(Page images and extracted text)
####################

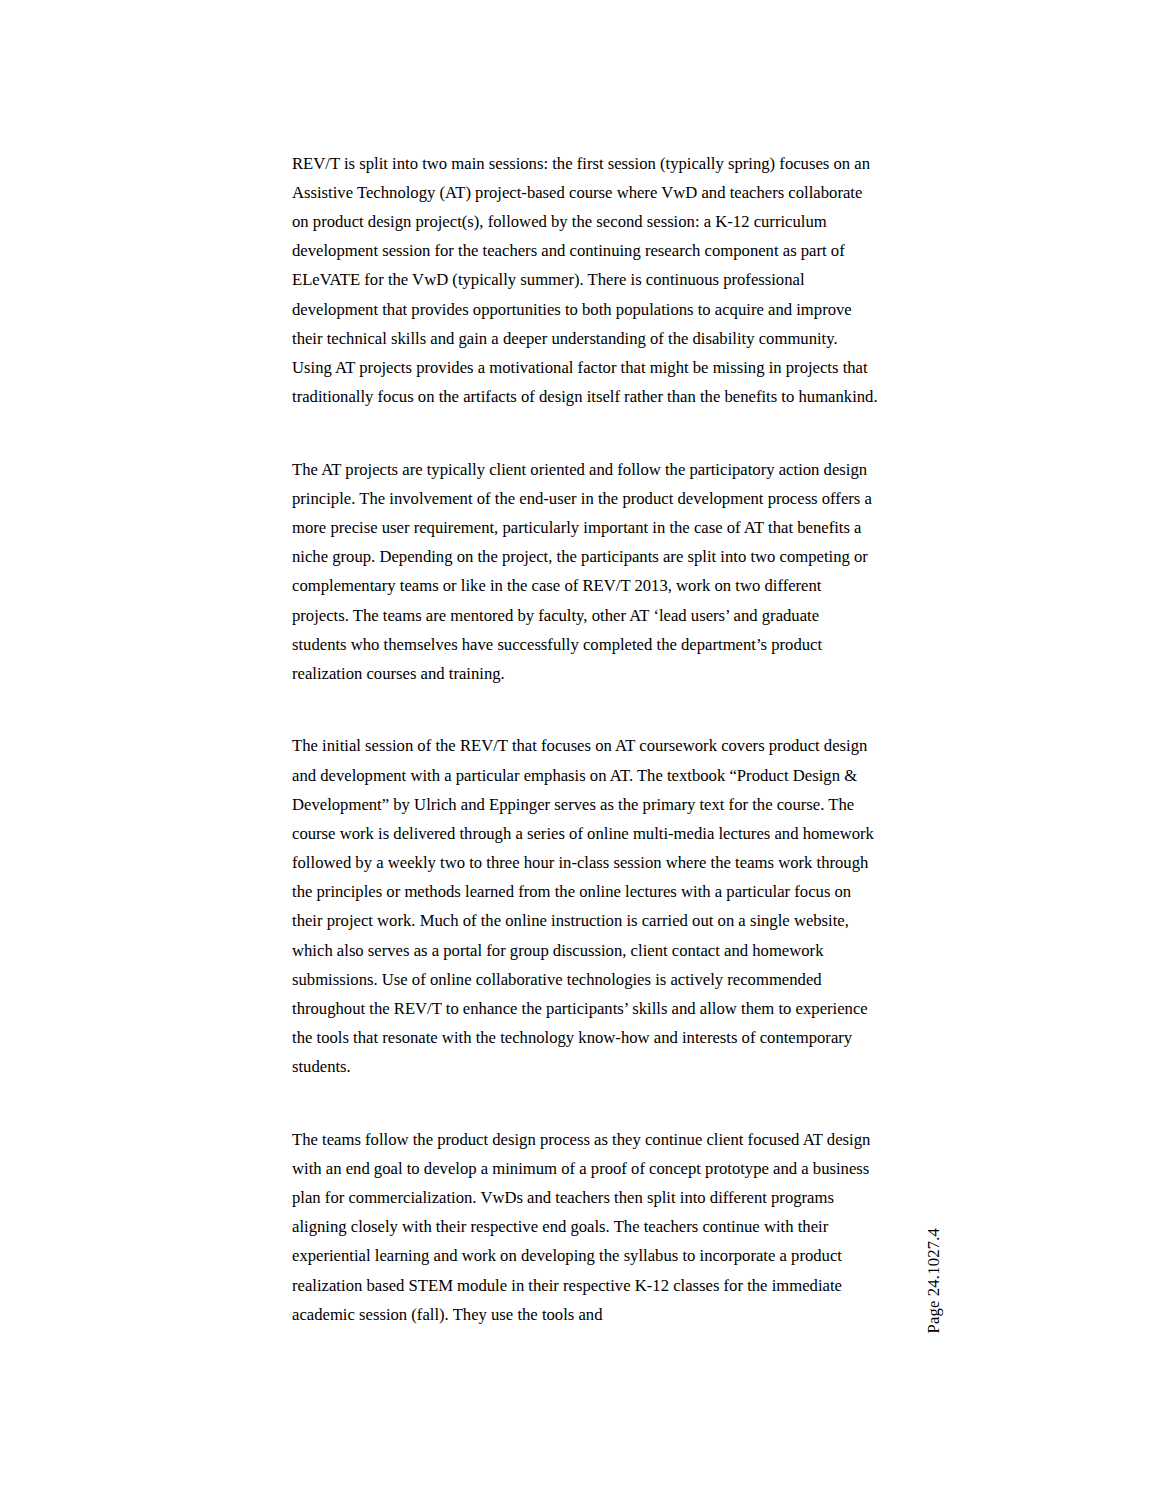REV/T is split into two main sessions: the first session (typically spring) focuses on an Assistive Technology (AT) project-based course where VwD and teachers collaborate on product design project(s), followed by the second session: a K-12 curriculum development session for the teachers and continuing research component as part of ELeVATE for the VwD (typically summer). There is continuous professional development that provides opportunities to both populations to acquire and improve their technical skills and gain a deeper understanding of the disability community. Using AT projects provides a motivational factor that might be missing in projects that traditionally focus on the artifacts of design itself rather than the benefits to humankind.
The AT projects are typically client oriented and follow the participatory action design principle. The involvement of the end-user in the product development process offers a more precise user requirement, particularly important in the case of AT that benefits a niche group. Depending on the project, the participants are split into two competing or complementary teams or like in the case of REV/T 2013, work on two different projects. The teams are mentored by faculty, other AT ‘lead users’ and graduate students who themselves have successfully completed the department’s product realization courses and training.
The initial session of the REV/T that focuses on AT coursework covers product design and development with a particular emphasis on AT. The textbook “Product Design & Development” by Ulrich and Eppinger serves as the primary text for the course. The course work is delivered through a series of online multi-media lectures and homework followed by a weekly two to three hour in-class session where the teams work through the principles or methods learned from the online lectures with a particular focus on their project work. Much of the online instruction is carried out on a single website, which also serves as a portal for group discussion, client contact and homework submissions. Use of online collaborative technologies is actively recommended throughout the REV/T to enhance the participants’ skills and allow them to experience the tools that resonate with the technology know-how and interests of contemporary students.
The teams follow the product design process as they continue client focused AT design with an end goal to develop a minimum of a proof of concept prototype and a business plan for commercialization. VwDs and teachers then split into different programs aligning closely with their respective end goals. The teachers continue with their experiential learning and work on developing the syllabus to incorporate a product realization based STEM module in their respective K-12 classes for the immediate academic session (fall). They use the tools and
Page 24.1027.4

####################

> **Task goal**:
The expected answer is the data retyped exactly, without pictures.

> **Exercise answer**:
REV/T is split into two main sessions: the first session (typically spring) focuses on an Assistive Technology (AT) project-based course where VwD and teachers collaborate on product design project(s), followed by the second session: a K-12 curriculum development session for the teachers and continuing research component as part of ELeVATE for the VwD (typically summer). There is continuous professional development that provides opportunities to both populations to acquire and improve their technical skills and gain a deeper understanding of the disability community. Using AT projects provides a motivational factor that might be missing in projects that traditionally focus on the artifacts of design itself rather than the benefits to humankind.
The AT projects are typically client oriented and follow the participatory action design principle. The involvement of the end-user in the product development process offers a more precise user requirement, particularly important in the case of AT that benefits a niche group. Depending on the project, the participants are split into two competing or complementary teams or like in the case of REV/T 2013, work on two different projects. The teams are mentored by faculty, other AT ‘lead users’ and graduate students who themselves have successfully completed the department’s product realization courses and training.
The initial session of the REV/T that focuses on AT coursework covers product design and development with a particular emphasis on AT. The textbook “Product Design & Development” by Ulrich and Eppinger serves as the primary text for the course. The course work is delivered through a series of online multi-media lectures and homework followed by a weekly two to three hour in-class session where the teams work through the principles or methods learned from the online lectures with a particular focus on their project work. Much of the online instruction is carried out on a single website, which also serves as a portal for group discussion, client contact and homework submissions. Use of online collaborative technologies is actively recommended throughout the REV/T to enhance the participants’ skills and allow them to experience the tools that resonate with the technology know-how and interests of contemporary students.
The teams follow the product design process as they continue client focused AT design with an end goal to develop a minimum of a proof of concept prototype and a business plan for commercialization. VwDs and teachers then split into different programs aligning closely with their respective end goals. The teachers continue with their experiential learning and work on developing the syllabus to incorporate a product realization based STEM module in their respective K-12 classes for the immediate academic session (fall). They use the tools and
Page 24.1027.4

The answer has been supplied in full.